Input data:
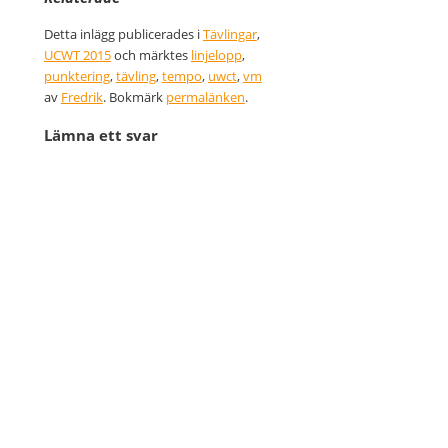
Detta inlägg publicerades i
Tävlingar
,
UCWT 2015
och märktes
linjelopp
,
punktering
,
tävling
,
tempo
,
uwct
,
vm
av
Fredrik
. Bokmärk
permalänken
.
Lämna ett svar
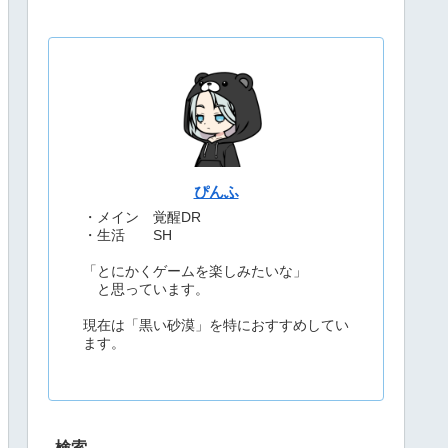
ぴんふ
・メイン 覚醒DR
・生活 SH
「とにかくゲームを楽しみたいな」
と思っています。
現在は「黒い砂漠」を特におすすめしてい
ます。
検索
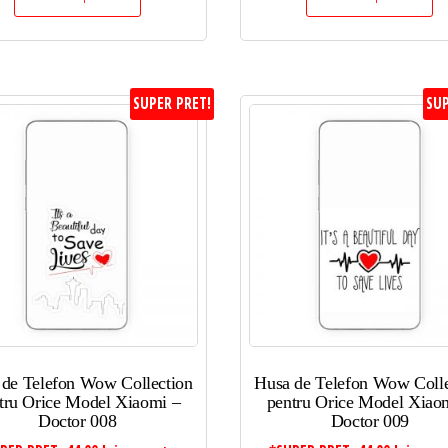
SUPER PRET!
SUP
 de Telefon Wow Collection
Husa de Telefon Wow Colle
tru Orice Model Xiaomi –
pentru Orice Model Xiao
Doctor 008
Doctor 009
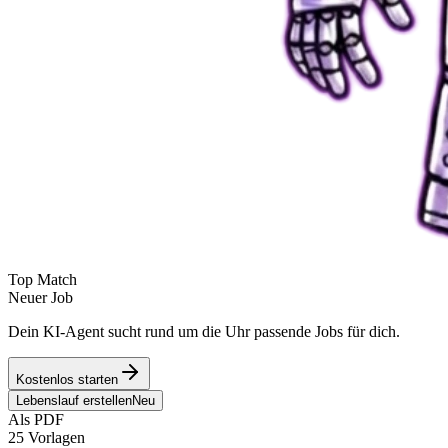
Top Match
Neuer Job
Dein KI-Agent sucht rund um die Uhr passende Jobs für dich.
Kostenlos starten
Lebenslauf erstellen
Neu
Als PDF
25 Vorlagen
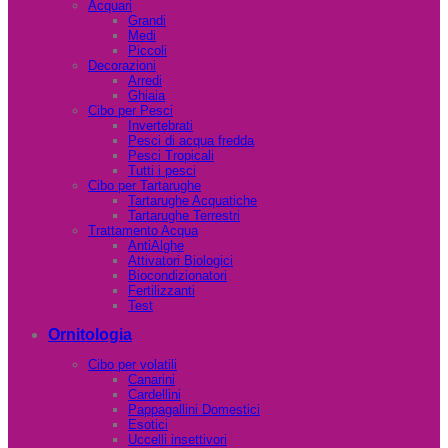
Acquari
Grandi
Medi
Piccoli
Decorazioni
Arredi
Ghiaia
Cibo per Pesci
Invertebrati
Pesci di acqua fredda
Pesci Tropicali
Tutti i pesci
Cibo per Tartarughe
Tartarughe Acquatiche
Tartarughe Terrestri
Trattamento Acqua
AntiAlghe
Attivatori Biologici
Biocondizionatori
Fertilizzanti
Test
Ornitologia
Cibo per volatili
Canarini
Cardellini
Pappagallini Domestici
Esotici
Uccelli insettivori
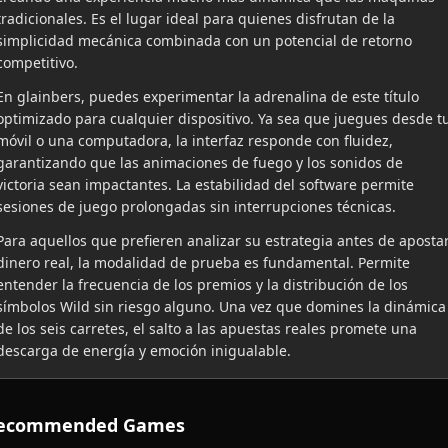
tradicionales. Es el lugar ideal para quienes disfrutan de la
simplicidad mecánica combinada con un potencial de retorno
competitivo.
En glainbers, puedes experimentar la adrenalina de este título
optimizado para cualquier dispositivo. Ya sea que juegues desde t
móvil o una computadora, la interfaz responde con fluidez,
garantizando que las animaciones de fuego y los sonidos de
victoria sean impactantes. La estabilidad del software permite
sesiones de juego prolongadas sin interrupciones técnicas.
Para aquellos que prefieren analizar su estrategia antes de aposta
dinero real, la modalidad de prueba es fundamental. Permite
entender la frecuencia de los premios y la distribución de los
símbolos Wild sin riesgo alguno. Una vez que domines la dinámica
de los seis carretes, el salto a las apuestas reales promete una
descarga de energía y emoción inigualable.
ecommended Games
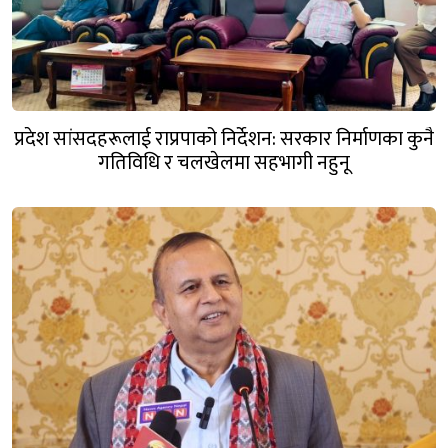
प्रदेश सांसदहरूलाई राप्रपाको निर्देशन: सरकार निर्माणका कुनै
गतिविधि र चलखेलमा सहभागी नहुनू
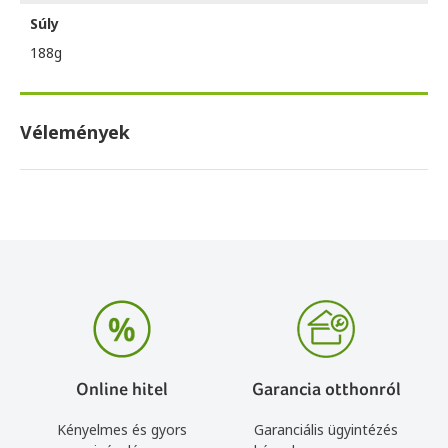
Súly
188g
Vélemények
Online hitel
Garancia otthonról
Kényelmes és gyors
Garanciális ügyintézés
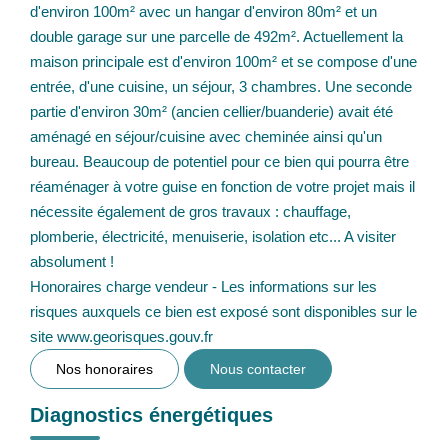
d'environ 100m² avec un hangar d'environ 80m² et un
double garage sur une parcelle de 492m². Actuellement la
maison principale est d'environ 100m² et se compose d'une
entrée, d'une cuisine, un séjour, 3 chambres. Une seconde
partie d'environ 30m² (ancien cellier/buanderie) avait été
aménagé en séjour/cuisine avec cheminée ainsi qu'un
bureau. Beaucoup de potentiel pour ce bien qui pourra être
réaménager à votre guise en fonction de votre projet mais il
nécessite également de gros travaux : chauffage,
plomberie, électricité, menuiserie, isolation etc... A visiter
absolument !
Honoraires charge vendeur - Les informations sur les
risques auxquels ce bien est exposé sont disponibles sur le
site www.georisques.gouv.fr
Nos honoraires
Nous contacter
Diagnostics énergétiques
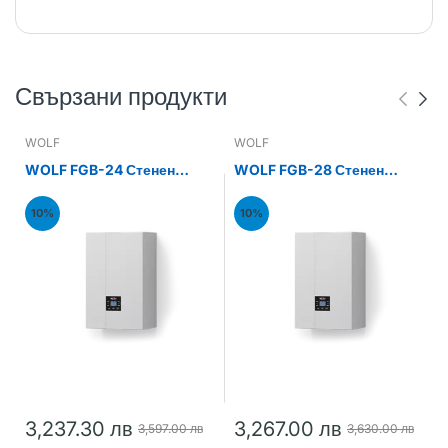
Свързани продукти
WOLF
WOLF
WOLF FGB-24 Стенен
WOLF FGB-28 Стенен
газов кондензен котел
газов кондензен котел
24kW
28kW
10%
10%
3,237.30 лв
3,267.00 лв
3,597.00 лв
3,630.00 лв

Written task:
The response has to be an exact copy of all the data, pictures excluded.

Result below:
Detta inlägg publicerades i
Tävlingar
,
UCWT 2015
och märktes
linjelopp
,
punktering
,
tävling
,
tempo
,
uwct
,
vm
av
Fredrik
. Bokmärk
permalänken
.
Lämna ett svar
ぴんふ
・メイン 覚醒DR
・生活 SH
「とにかくゲームを楽しみたいな」
と思っています。
現在は「黒い砂漠」を特におすすめしてい
ます。
検索
SUPER PRET!
SUP
 de Telefon Wow Collection
Husa de Telefon Wow Colle
tru Orice Model Xiaomi –
pentru Orice Model Xiao
Doctor 008
Doctor 009
Top Match
Neuer Job
Dein KI-Agent sucht rund um die Uhr passende Jobs für dich.
Kostenlos starten
Lebenslauf erstellen
Neu
Als PDF
25 Vorlagen
Acquari
Grandi
Medi
Piccoli
Decorazioni
Arredi
Ghiaia
Cibo per Pesci
Invertebrati
Pesci di acqua fredda
Pesci Tropicali
Tutti i pesci
Cibo per Tartarughe
Tartarughe Acquatiche
Tartarughe Terrestri
Trattamento Acqua
AntiAlghe
Attivatori Biologici
Biocondizionatori
Fertilizzanti
Test
Ornitologia
Cibo per volatili
Canarini
Cardellini
Pappagallini Domestici
Esotici
Uccelli insettivori
tradicionales. Es el lugar ideal para quienes disfrutan de la
simplicidad mecánica combinada con un potencial de retorno
competitivo.
En glainbers, puedes experimentar la adrenalina de este título
optimizado para cualquier dispositivo. Ya sea que juegues desde t
móvil o una computadora, la interfaz responde con fluidez,
garantizando que las animaciones de fuego y los sonidos de
victoria sean impactantes. La estabilidad del software permite
sesiones de juego prolongadas sin interrupciones técnicas.
Para aquellos que prefieren analizar su estrategia antes de aposta
dinero real, la modalidad de prueba es fundamental. Permite
entender la frecuencia de los premios y la distribución de los
símbolos Wild sin riesgo alguno. Una vez que domines la dinámica
de los seis carretes, el salto a las apuestas reales promete una
descarga de energía y emoción inigualable.
ecommended Games
प्रदेश सांसदहरूलाई राप्रपाको निर्देशन: सरकार निर्माणका कुनै
गतिविधि र चलखेलमा सहभागी नहुनू
Súly
188g
Vélemények
Online hitel
Garancia otthonról
Kényelmes és gyors
Garanciális ügyintézés
d'environ 100m² avec un hangar d'environ 80m² et un
double garage sur une parcelle de 492m². Actuellement la
maison principale est d'environ 100m² et se compose d'une
entrée, d'une cuisine, un séjour, 3 chambres. Une seconde
partie d'environ 30m² (ancien cellier/buanderie) avait été
aménagé en séjour/cuisine avec cheminée ainsi qu'un
bureau. Beaucoup de potentiel pour ce bien qui pourra être
réaménager à votre guise en fonction de votre projet mais il
nécessite également de gros travaux : chauffage,
plomberie, électricité, menuiserie, isolation etc... A visiter
absolument !
Honoraires charge vendeur - Les informations sur les
risques auxquels ce bien est exposé sont disponibles sur le
site www.georisques.gouv.fr
Nos honoraires
Nous contacter
Diagnostics énergétiques
Свързани продукти
WOLF
WOLF
WOLF FGB-24 Стенен
WOLF FGB-28 Стенен
газов кондензен котел
газов кондензен котел
24kW
28kW
10%
10%
3,237.30 лв
3,267.00 лв
3,597.00 лв
3,630.00 лв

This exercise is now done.